[Page text start]

Boys at desk in class

English

The English curriculum for Grade 7 strengthens and builds upon reading, writing, and grammar skills students learned in Middle School. Students explore the four literary genres (fiction, nonfiction, and drama) and expand their knowledge of literary terms, such as theme, characterization, symbolism, types of conflict, and figures of speech (among others). Students are active readers and participants in the classroom, thoroughly annotating important passages from the literature, taking class notes, and enacting scenes from plays and novels. Reading comprehension is practiced and assessed through paraphrasing exercises, summarizing, in-text annotations, reading quizzes, and short answer questions. Students must also fulfill independent reading requirements each trimester.

 

In addition to literary study, students write in various forms.Smaller writing assignments, such as paragraph writing, topic sentence exercises, and idea development practice are emphasized all year long. After having learned the basic elements of an essay in Middle School, they hone their skills to formulate thesis statements, organize their ideas, provide textual support, and analyze ideas fully. Some essays are completed under timed conditions (otherwise known as “in-class essays”), while others are written and revised over a longer period of time. The writing process is an integral part of the writing program, and students receive guidance during each stage so that they will eventually be able to engage in all of its steps independently. In addition, creative writing assignments, such as the independent reading projects, allow students to express themselves on different levels while still emphasizing the importance of audience and purpose.

[Page text end]
[Entries provided start]

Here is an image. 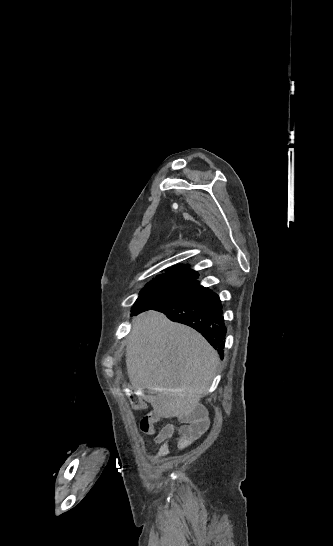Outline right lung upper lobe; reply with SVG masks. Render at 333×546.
Instances as JSON below:
<instances>
[{"label": "right lung upper lobe", "mask_w": 333, "mask_h": 546, "mask_svg": "<svg viewBox=\"0 0 333 546\" xmlns=\"http://www.w3.org/2000/svg\"><path fill=\"white\" fill-rule=\"evenodd\" d=\"M161 275L185 280H196L198 278V273L191 270L188 265H177L172 268H168L166 273Z\"/></svg>", "instance_id": "1"}]
</instances>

[Entries provided end]

> What you are asked to do:
Retype the part of the Grade 7 English curriculum text from "Boys at desk" to "requirements each trimester.".

> Written solution:
Boys at desk in class

English

The English curriculum for Grade 7 strengthens and builds upon reading, writing, and grammar skills students learned in Middle School. Students explore the four literary genres (fiction, nonfiction, and drama) and expand their knowledge of literary terms, such as theme, characterization, symbolism, types of conflict, and figures of speech (among others). Students are active readers and participants in the classroom, thoroughly annotating important passages from the literature, taking class notes, and enacting scenes from plays and novels. Reading comprehension is practiced and assessed through paraphrasing exercises, summarizing, in-text annotations, reading quizzes, and short answer questions. Students must also fulfill independent reading requirements each trimester.